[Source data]
^^^^^^^^

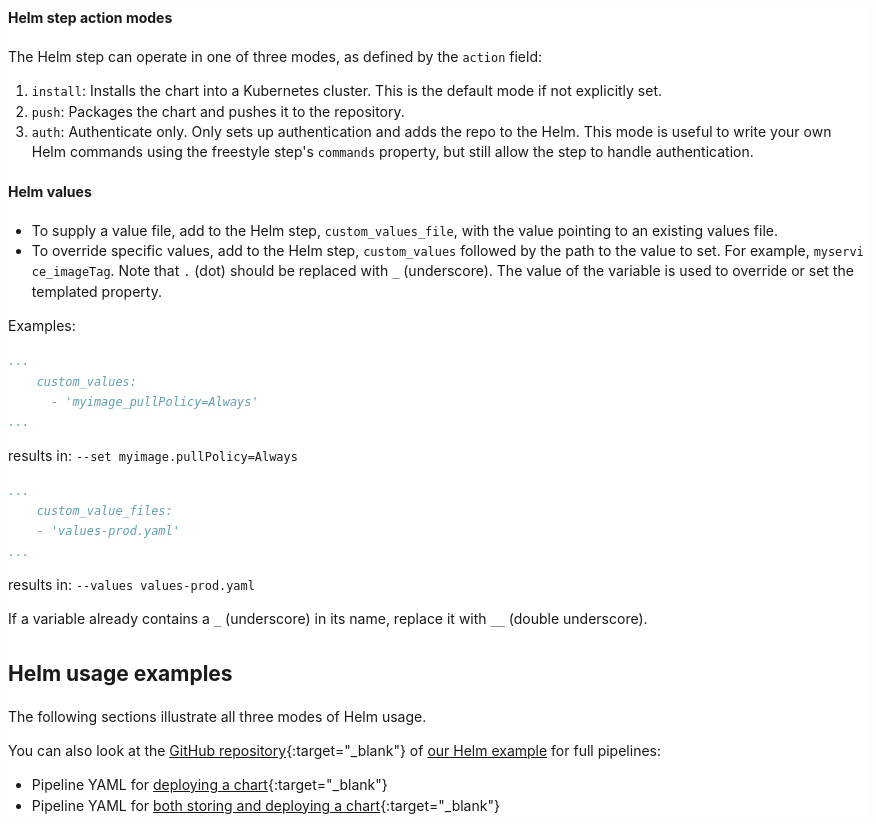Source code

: 

#### Helm step action modes

The Helm step can operate in one of three modes, as defined by the `action` field:

1. `install`: Installs the chart into a Kubernetes cluster. This is the default mode if not explicitly set.
2. `push`: Packages the chart and pushes it to the repository.
3. `auth`: Authenticate only. Only sets up authentication and adds the repo to the Helm. This mode is useful to write your own Helm commands using the freestyle step's `commands` property, but still allow the step to handle authentication.


#### Helm values

* To supply a value file, add to the Helm step, `custom_values_file`, with the value pointing to an existing values file.  
* To override specific values, add to the Helm step, `custom_values` followed by the path to the value to set. For example, `myservice_imageTag`. Note that `.` (dot) should be replaced with `_` (underscore). The value of the variable is used to override or set the templated property.

Examples:
```yaml
...
    custom_values:
      - 'myimage_pullPolicy=Always'
...
```
results in:
`--set myimage.pullPolicy=Always`

```yaml
...
    custom_value_files: 
    - 'values-prod.yaml'
...
```
results in:
`--values values-prod.yaml`

If a variable already contains a `_` (underscore) in its name, replace it with `__` (double underscore).

## Helm usage examples

The following sections illustrate all three modes of Helm usage.

You can also look at the [GitHub repository](https://github.com/codefresh-contrib/helm-sample-app){:target="\_blank"} of [our Helm example]({{site.baseurl}}/docs/example-catalog/cd-examples/helm/) for full pipelines:

* Pipeline YAML for [deploying a chart](https://github.com/codefresh-contrib/helm-sample-app/blob/master/codefresh-do-not-store.yml){:target="\_blank"}
* Pipeline YAML for [both storing and deploying a chart](https://github.com/codefresh-contrib/helm-sample-app/blob/master/codefresh.yml){:target="\_blank"}
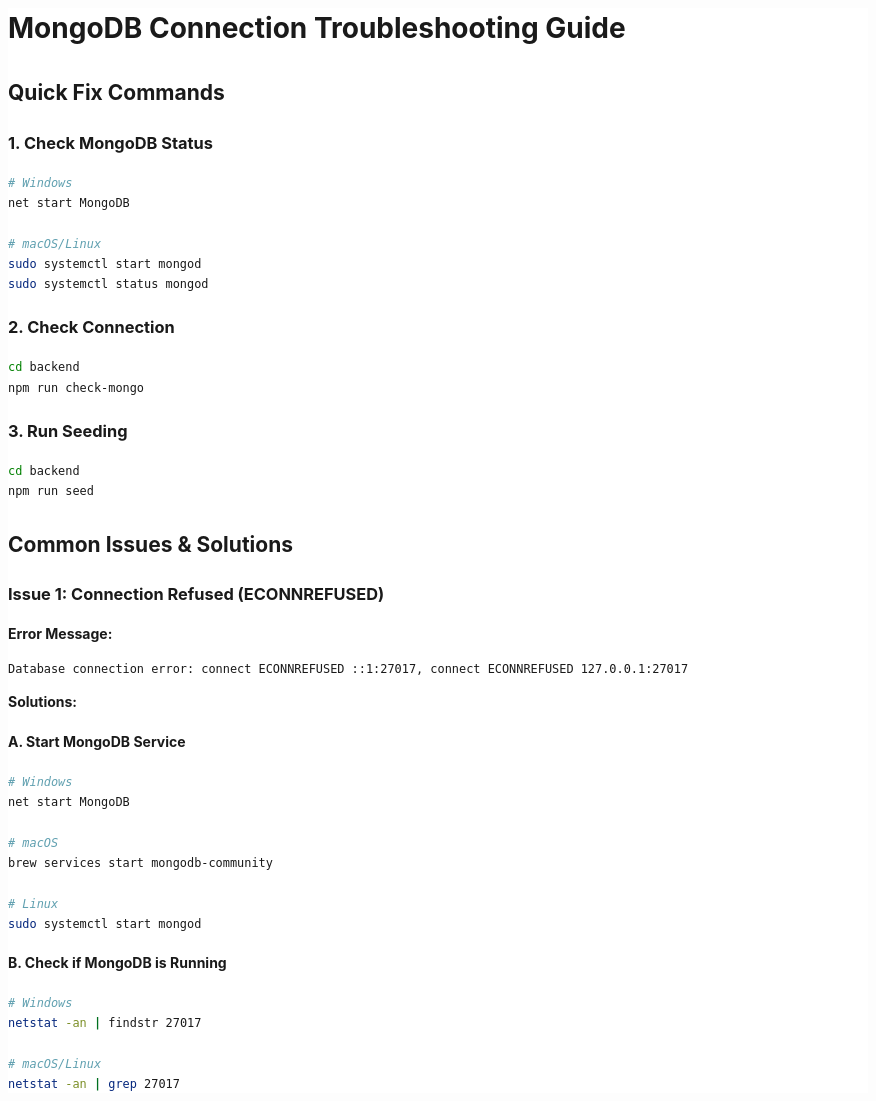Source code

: # MongoDB Connection Troubleshooting Guide

## Quick Fix Commands

### 1. Check MongoDB Status
```bash
# Windows
net start MongoDB

# macOS/Linux
sudo systemctl start mongod
sudo systemctl status mongod
```

### 2. Check Connection
```bash
cd backend
npm run check-mongo
```

### 3. Run Seeding
```bash
cd backend
npm run seed
```

## Common Issues & Solutions

### Issue 1: Connection Refused (ECONNREFUSED)

**Error Message:**
```
Database connection error: connect ECONNREFUSED ::1:27017, connect ECONNREFUSED 127.0.0.1:27017
```

**Solutions:**

#### A. Start MongoDB Service
```bash
# Windows
net start MongoDB

# macOS
brew services start mongodb-community

# Linux
sudo systemctl start mongod
```

#### B. Check if MongoDB is Running
```bash
# Windows
netstat -an | findstr 27017

# macOS/Linux
netstat -an | grep 27017
```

^^^^^^^^

Work request: Provide the lines again, unchanged, from where the data above begins through the line containing "#### Helm values", both ends included, omitting pictures and adding nothing.

Response to this task:
Source code

: 

#### Helm step action modes

The Helm step can operate in one of three modes, as defined by the `action` field:

1. `install`: Installs the chart into a Kubernetes cluster. This is the default mode if not explicitly set.
2. `push`: Packages the chart and pushes it to the repository.
3. `auth`: Authenticate only. Only sets up authentication and adds the repo to the Helm. This mode is useful to write your own Helm commands using the freestyle step's `commands` property, but still allow the step to handle authentication.


#### Helm values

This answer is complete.